Proponents of M15 hard at work

J-Ellis wrote a great column today about how the healthcare industry in SD is pushing to promote a sales tax increase that will pump up to $85 million into their coffers;

Well, the U.S. House advertising won’t win any awards. But on the horizon comes the long-awaited campaign from the people who hope you’re going to vote to raise your own taxes. According to documents collected by Argus Leader reporters and reporter David Montgomery’s account, the people running Moving South Dakota Forward are preparing to spend more than $250,000 in October on television ads.

We won’t know until the campaign reports donations, but it’s a safe bet that the effort will be bankrolled by the major nonprofit hospital systems in South Dakota. And by major nonprofit hospital systems, you can count those on one hand, even if that hand happened to lose a couple digits in a blender accident.

The two hospital goliaths in Sioux Falls spent a good chunk of change to help win voter approval of a new events center last November. One of them, and this is no place to name names, subsequently has spent more money to secure the partial naming rights for said facility. That same nonprofit hospital system is building a fancy sports complex of its own, thanks in part to a generous tax subsidy.

So let’s assume the hospitals are the major contributors to the IM 15 campaign. It won’t be lost on a lot of voters that the hospitals stand to make a lot of money if IM 15 passes. After all, they see a lot of Medicaid patients, and injecting $85 million a year into Medicaid certainly would mean higher reimbursement rates for the professionals and organizations that provide those services.

Few campaigns are perfect. IM 15 asks the state’s voters to sacrifice more of their money in the name of children, the poor and the elderly. That will be a tough sell.

But the sales job will only be tougher if voters think that by opening their wallets, they are only contributing more to the coffers of the nonprofit hospital systems.

Remember just a few years ago the same organizations pumped thousands of dollars into newspaper advertising to help kill Medical Marijuana Measure 13 which was polling well until the ads came out, crushing M13. Of course the healthcare industry had a lot to lose if M13 passed. They want you to use and buy their expensive narcotic painkillers instead of a natural, less expensive, more effective drug like marijuana.
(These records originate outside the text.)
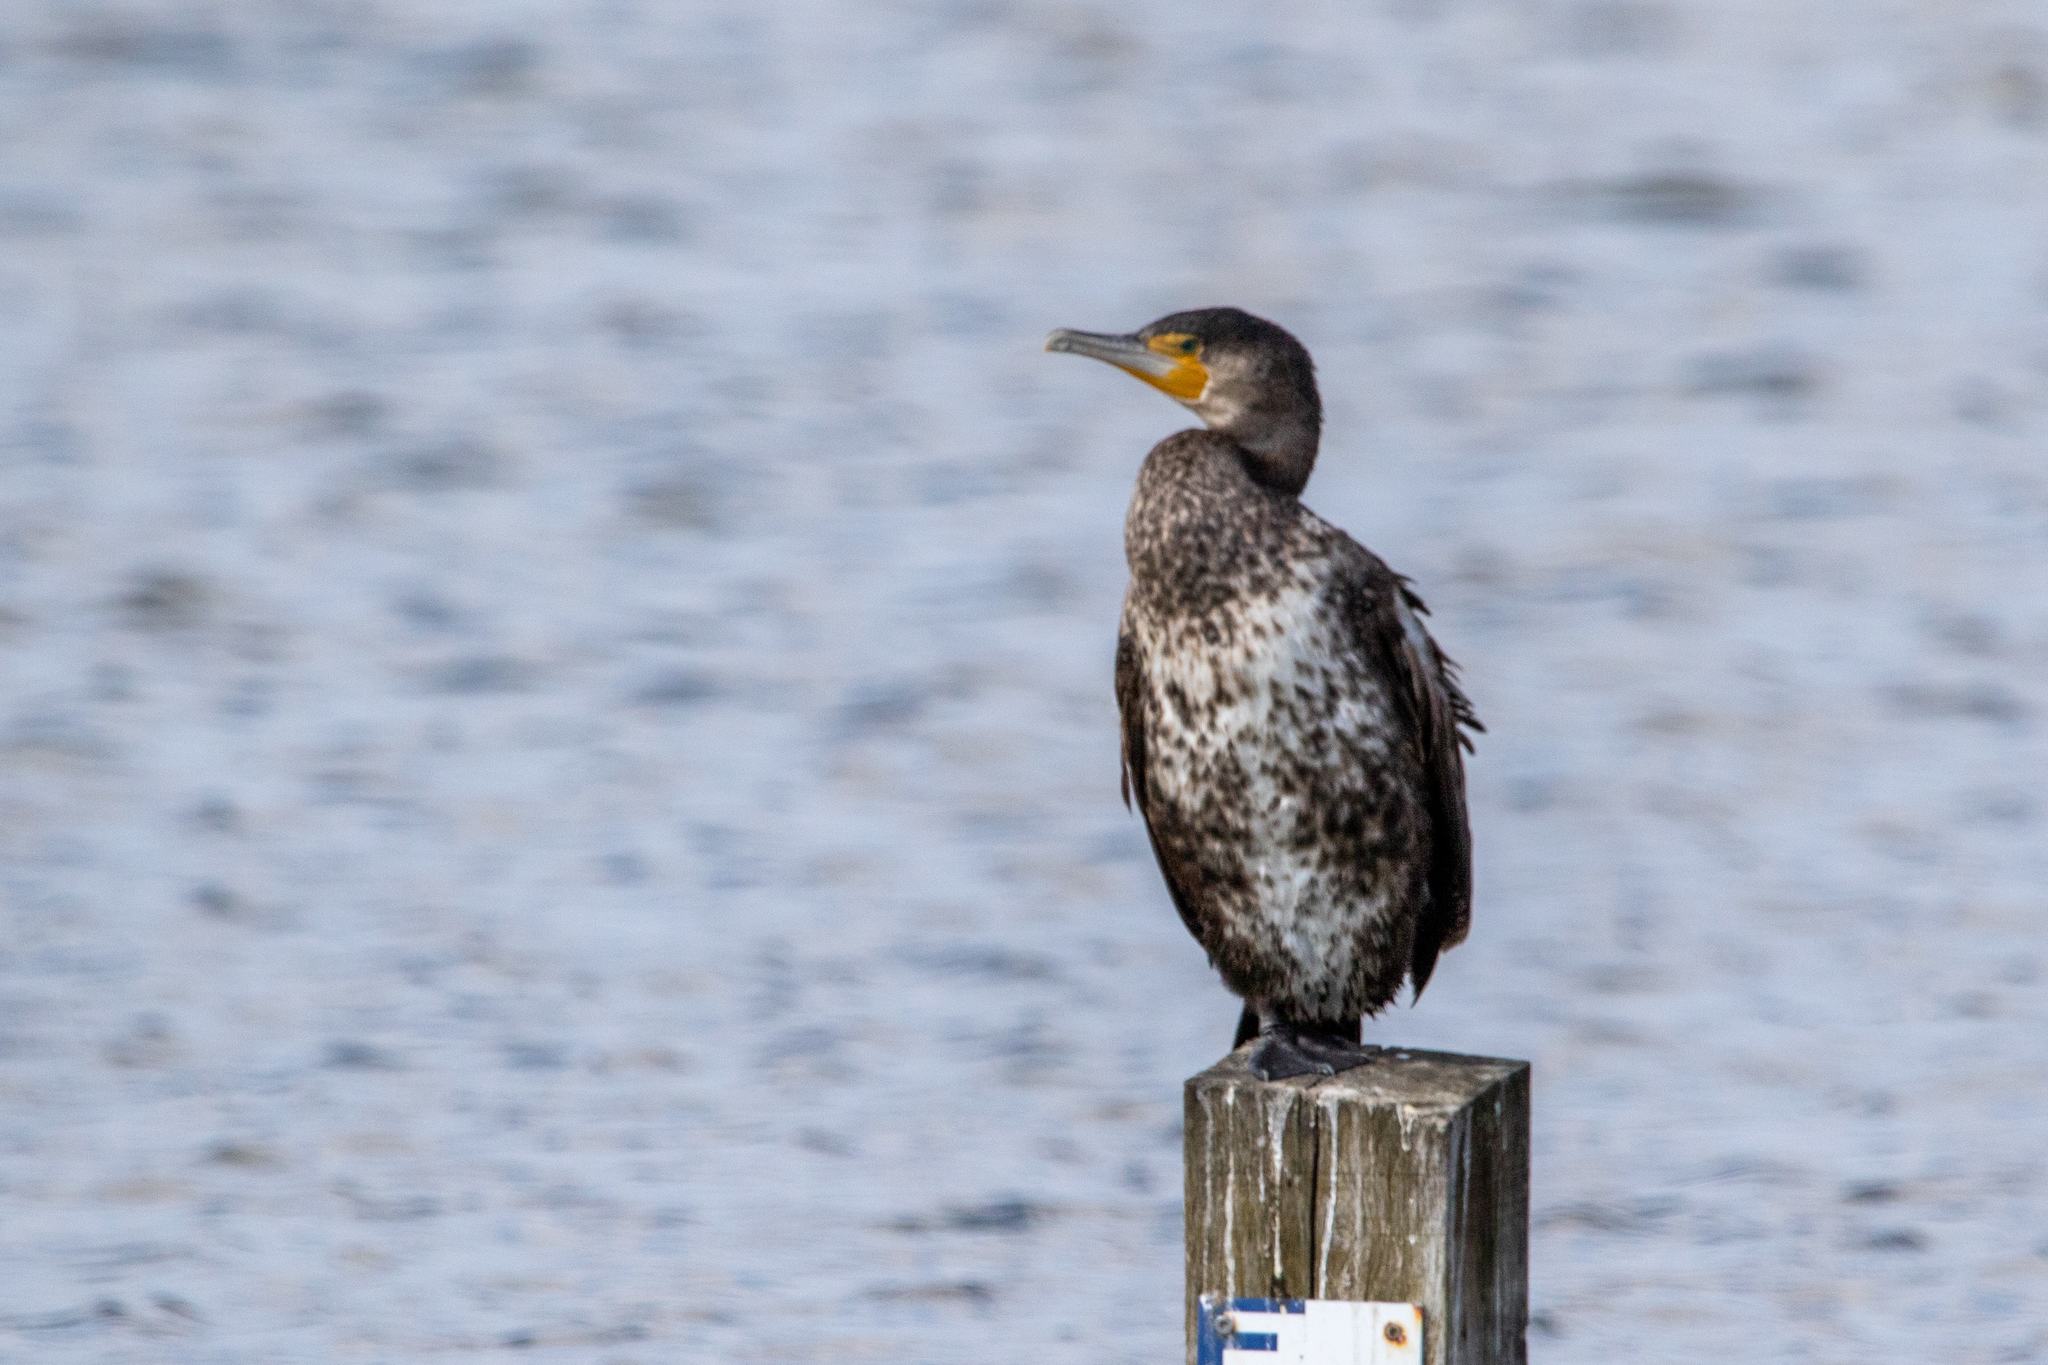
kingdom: Animalia
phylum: Chordata
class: Aves
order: Suliformes
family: Phalacrocoracidae
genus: Phalacrocorax
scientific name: Phalacrocorax carbo
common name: Great cormorant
They will use the same tactics this time around to suck more money out of us. And they will probably use the tired old argument that if we don’t increase sales taxes there will be an income tax. Hogwash. As long as Republicans run Pierre (which will probably be for the next 1,000 years) there will be NO income tax in SD. Remember also, if this tax increase is approved by voters, this will just give the state the go ahead to spend the other 4 pennies on whatever they want, like refunds and bailouts to companies and corporations that want to locate here. Tune out there message as much as possible and vote NO on M15, unless of course you like subsidizing Sports Complexes and Entertainment facilities.

 

 

8 Thoughts on “Is healthcare money being used to promote a Sales Tax increase?

  1. No second penney for T Denny!

  2. Pathloss on September 30, 2012 at 10:19 pm said:

    Buy on the internet. I spent 2k last week and paid zero tax. I’d love to support the state and would spend here but I’m aware of how corrupt the city is and will do whatever I can to deplete them.

  3. Pathloss I’m sure you already are aware that legally you are required to track all of those purchases and pay use taxes on them right?

    Not that anyone does this, but if a business failed to pay use taxes on out-of-state purchases it could come back to haunt them during a state audit. Not that this matters – the general concensus is that all Internet purchases will be taxed within the next five years anyway. Companies like Amazon acknowledge it is only a matter of time.

    You should (in theory) still be able to avoid city taxes however. So that may save you two or three percent.

  4. rufusx on October 2, 2012 at 11:12 am said:

    Craig – no – will not be able to avoid city taxes with Internet taxation programming. They have been determined by zip codes in even the old 20th century the e-commerce programming I used in the waaayyy waaaay back. I would suspect they will be linked to GPS algoritmns linked to delivery addresses in any future iterration.

  5. rufusx on October 2, 2012 at 11:14 am said:

    For example, you buy a Christmas present for your snow-bird uncle holede up in AZ for the Winter – from your SD home – you will pay AZ sales taxes based on the point of delivery = POP.

  6. Silly. Yet we allow people to sell perfectly safe Mary Jane and charge no taxes. Hmmm.

  7. P-Dawg on October 4, 2012 at 12:56 pm said:

    The answer to Scott’s rhetorical question is “YES”.

    SDAHO PAC (the lobbying group for the American Hospital Association-of which Sanford is a member) is pumping at least $75,000 into the promotion of initiated measure 15 – via their donations to “Moving S.D. Forward”. Proof is at the link below:

    http://www.followthemoney.org/database/StateGlance/committee.phtml?c=11790

  8. Analog Kid on October 4, 2012 at 1:52 pm said:

    My parent company already charges sales tax on all out of state orders to states which have sales tax. One way around this is for the customer to call via phone – so they bypass the internet and save the sales tax. Tennessee customers especially like this.